I can hardly see to type this...
I told her about the drawing Cisco made, last night, and let her know she could write to him any time. Her attorney interrupted and told her it was time to decide. I hugged her tight and prayed that she'd feel a surge of strength. She couldn't return the squeeze, but she wet my face with her tears and I thanked God for crossing our paths.
An hour later, court returned to session and the adoption representative was present with signed papers in hand. Sweet Mama cried through all of the Judge's questions as he made sure she was not coerced, paid, or under the influence. Every time she looked at me, I saw Little Miss. Their similarities are so striking, I know this day will haunt me every time I see my girl cry.
Sweet Mama was escorted from the courtroom. I managed a quick hand-squeeze as she walked by and told her not to give up. The door closed, firmly, and I wondered if I would ever see her, again.

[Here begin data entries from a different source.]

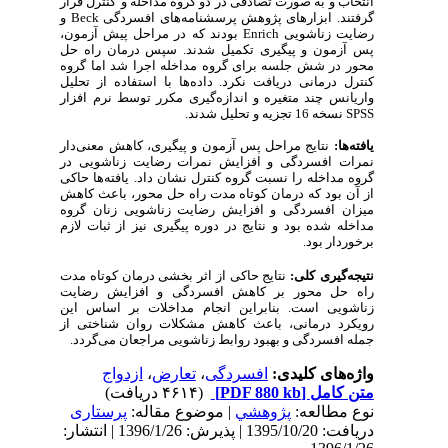
انتخاب و به صورت تصادفی در دو گروه مداخله و
کنترل قرار
و
Beck
گرفتند. ابزارهای پژوهش پرسشنامه‌های افسردگی
بودند که در مراحل پیش آزمون،
Enrich
رضایت زناشویی
پس آزمون و پیگیری تکمیل شدند. سپس درمان راه حل
محور در شش جلسه برای گروه مداخله اجرا شد اما گروه
کنترل درمانی دریافت نکرد. داده‌ها با استفاده از تحلیل
واریانس چند متغیره
و اندازه‌گیری مکرر
توسط نرم افزار
تجزیه و تحلیل شدند.
نسخه 16
SPSS
یافته‌ها:
نتایج مراحل پس آزمون و پیگیری، کاهش معنی‌دار
نمرات افسردگی و افزایش نمرات رضایت زناشویی در
گروه مداخله را نسبت گروه کنترل نشان داد. یافته‌ها حاکی
از آن بود که درمان کوتاه مدت راه حل محور، باعث کاهش
میزان افسردگی و افزایش رضایت زناشویی زنان گروه
مداخله شده بود و نتایج در دوره پیگیری نیز از ثبات لازم
برخوردار بود.
نتیجه‌گیری
کلی:
نتایج حاکی از اثر بخشی درمان کوتاه مدت
راه حل محور بر کاهش افسردگی و افزایش رضایت
زناشویی است. بنابراین انجام مداخلات بر اساس این
رویکرد درمانی، باعث کاهش مشکلات روان شناختی از
جمله افسردگی و بهبود روابط زناشویی مراجعان می‌گردد.
ازدواج
،
تعارض
،
افسردگی
واژه‌های کلیدی:
(۴۶۱۴ دریافت)
[PDF 880 kb]
متن کامل
نوع مطالعه:
پژوهشي
| موضوع مقاله:
پرستاری
دریافت: 1395/10/20 | پذیرش: 1396/1/26 | انتشار:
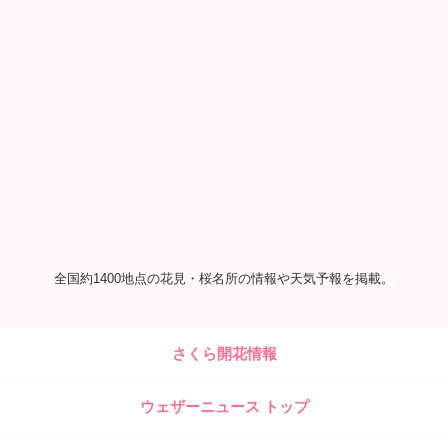
全国約1400地点の花見・桜名所の情報や天気予報を掲載。
さくら開花情報
ウェザーニュース トップ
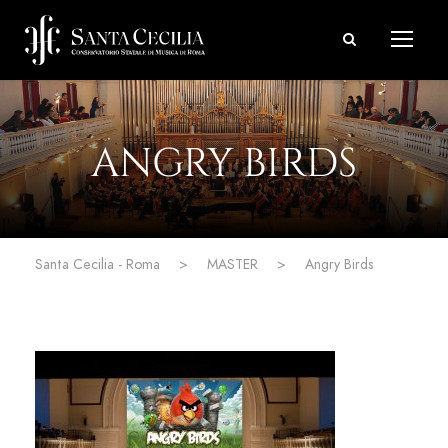
ANGRY BIRDS
Santa Cecilia - Roma
>
MASTER
>
Angry Birds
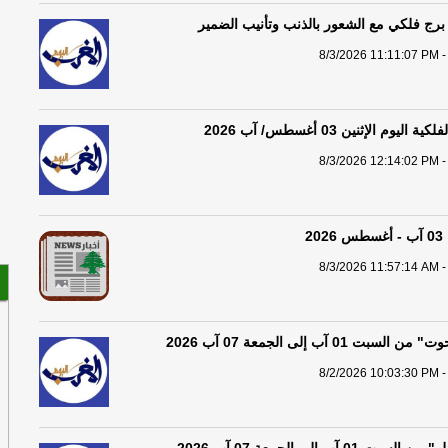
تم
برج فلكي مع الشعور بالذنب وتأنيب الضمير
ال
8/3/2026 11:11:07 PM -
عا
يوم الإثنين 03 أغسطس/ آب 2026
مح
8/3/2026 12:14:02 PM -
2
8/3/2026 11:57:14 AM -
 01 آب إلى الجمعة 07 آب 2026
8/2/2026 10:03:30 PM -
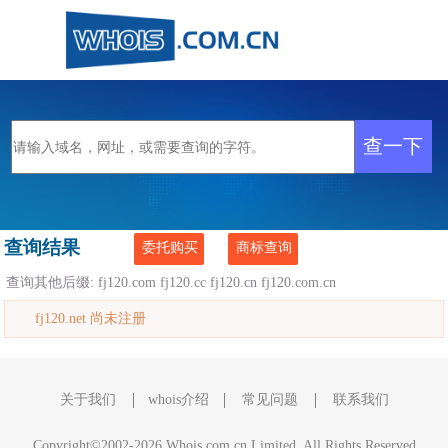
查询结果
委托购买
商标查询
查询其他后缀:
fj120.com
fj120.cc
fj120.cn
fj120.com.cn
fj120.net 尚未注册
关于我们
whois介绍
常见问题
联系我们
Copyright©2002-2026 Whois.com.cn Limited, All Rights Reserved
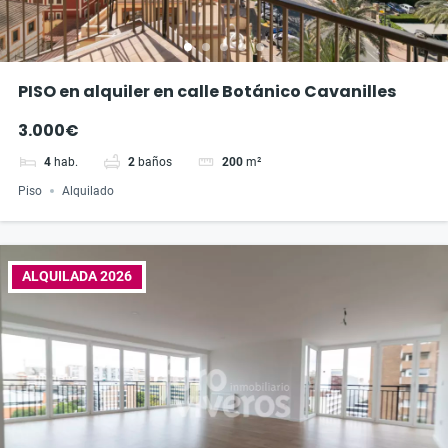
PISO en alquiler en calle Botánico Cavanilles
3.000€
4
hab.
2
baños
200
m²
Piso
Alquilado
ALQUILADA 2026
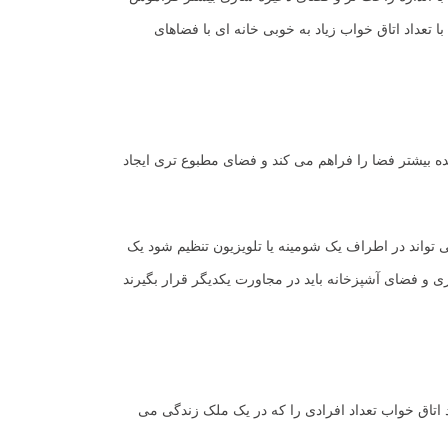
 تعداد اتاق خواب زیاد به خوبی خانه ای با فضاهای
ه بیشتر فضا را فراهم می کند و فضای مطبوع تری ایجاد
 تواند در اطراف یک شومینه یا تلویزیون تنظیم شود یک
 و فضای آشپزخانه باید در مجاورت یکدیگر قرار بگیرند
د اتاق خواب تعداد افرادی را که در یک ملک زندگی می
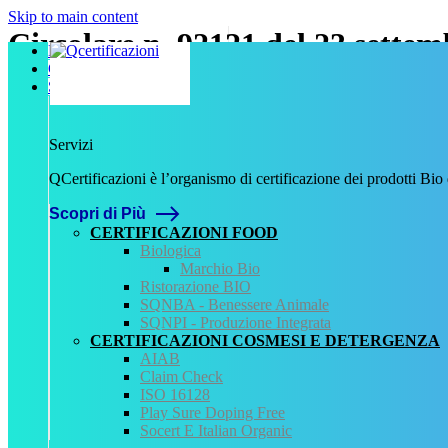
Skip to main content
Circolare n. 92121 del 23 sette
Home
Chi Siamo
Servizi
Data:
23 Settembre 2002
Numero:
92121
Servizi
Tipologia:
QCertificazioni è l’organismo di certificazione dei prodotti Bio
Circolare o nota
Tipo normativa:
Scopri di Più
Normativa Nazionale
CERTIFICAZIONI FOOD
Biologica
Fonte normativa
Marchio Bio
Richiesta chiarimenti sull’utilizzo di nitrito di potassio (E249) 
Ristorazione BIO
SQNBA - Benessere Animale
Allegati
SQNPI - Produzione Integrata
CERTIFICAZIONI COSMESI E DETERGENZA
Circolare n. 92121 del 23 settembre 2002.pdf
AIAB
Claim Check
QCertificazioni
ISO 16128
Play Sure Doping Free
CHI SIAMO
Socert E Italian Organic
SERVIZI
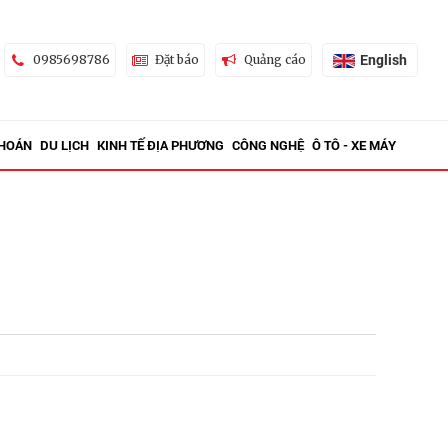
English
0985698786
Đặt báo
Quảng cáo
KHOÁN
DU LỊCH
KINH TẾ ĐỊA PHƯƠNG
CÔNG NGHỆ
Ô TÔ - XE MÁY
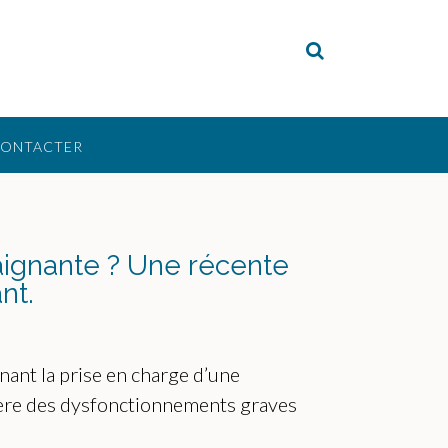
CONTACTER
aignante ? Une récente
nt.
ant la prise en charge d’une
umière des dysfonctionnements graves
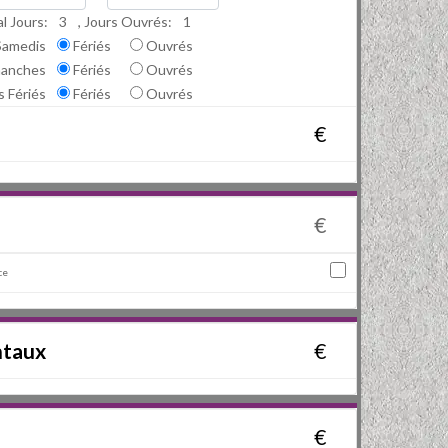
l Jours:
3
, Jours Ouvrés:
1
Samedis
Fériés
Ouvrés
manches
Fériés
Ouvrés
s Fériés
Fériés
Ouvrés
€
€
ce
ntaux
€
€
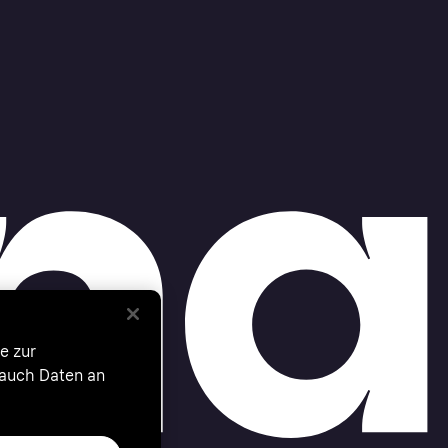
e zur
 auch Daten an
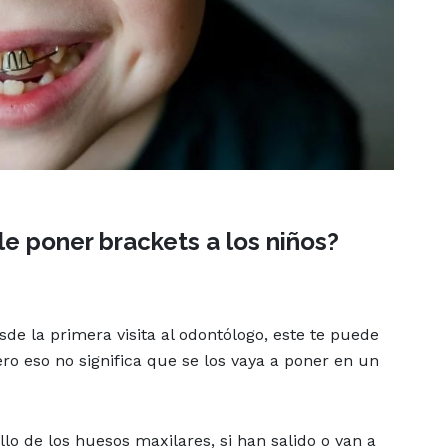
 poner brackets a los niños?
de la primera visita al odontólogo, este te puede
Pero eso no significa que se los vaya a poner en un
llo de los huesos maxilares, si han salido o van a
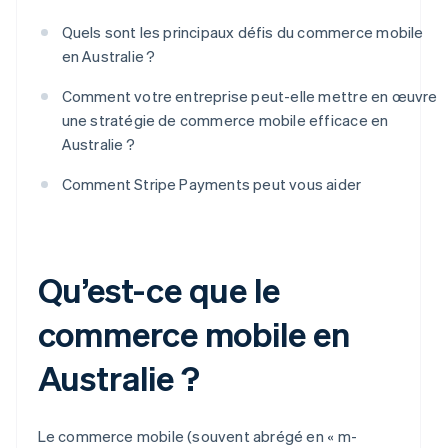
Quels sont les principaux défis du commerce mobile
en Australie ?
Comment votre entreprise peut-elle mettre en œuvre
une stratégie de commerce mobile efficace en
Australie ?
Comment Stripe Payments peut vous aider
Qu’est-ce que le
commerce mobile en
Australie ?
Le commerce mobile (souvent abrégé en « m-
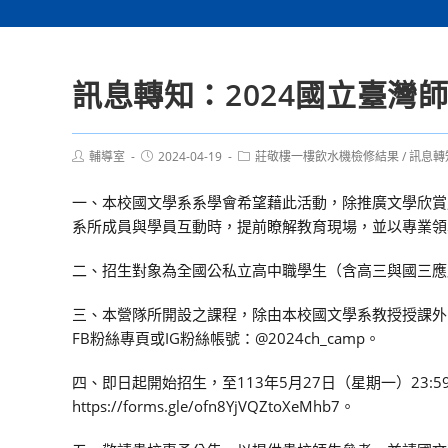
訊息轉知：2024國立臺灣
Post
Post
Post
輔導室
2024-04-19
莊敬樓一樓飲水機檢修結果
/
訊息轉
author:
published:
category:
一、本校國文學系系學會希望藉此活動，除推廣文學欣賞
系所成員與學員互動時，提前瞭解教育現場，並以專業領
二、招生對象為全國公私立高中職學生（含高三與國三應
三、本營隊所開設之課程，除由本校國文學系教授授課外
FB粉絲專頁或IG粉絲帳號：@2024ch_camp。
四、即日起開始招生，至113年5月27日（星期一）23
https://forms.gle/ofn8YjVQZtoXeMhb7。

Baby Brother's attorney walked the court through placement and adoption recommendations. She looked at me and told the judge in all her years of service she had never seen a foster parent express so much compassion. She told him about my letter to prison, my willingness to encourage her during the recess, and somehow had even picked up the story about Cisco's "I love you" picture.
The judge choked up and told me he has a daughter the same age as Mama. He expressed the heartbreak of her story, thanked me for keeping the siblings together, and noted how Mama's love never stood a chance to her addiction and the addiction that tears through the rest of her family. He explained how easy it is for the players in court to be desensitized to such mess and thanked me for showing kindness.
And then it was over.
On the way out, I asked what will happen if no one picks her up on the day she is released. A likely possibility as she is hours from everything familiar.
"Probably a halfway house."
I sat in my car and sobbed until my meter ran out.
Baby Brother comes home on Friday, but the excitement of our next chapter is dulled by the cost.
There was one moment of connection, where Sweet Mama, Foster Mama, and me were all wiping tears and I thought about the preciousness of Baby Brother. Three mothers representing his past, present, and future, sharing in the agony of his story.
That moment in time can never be replicated. The three of us will never meet, again.
And somehow the weight of that is almost too much to bear.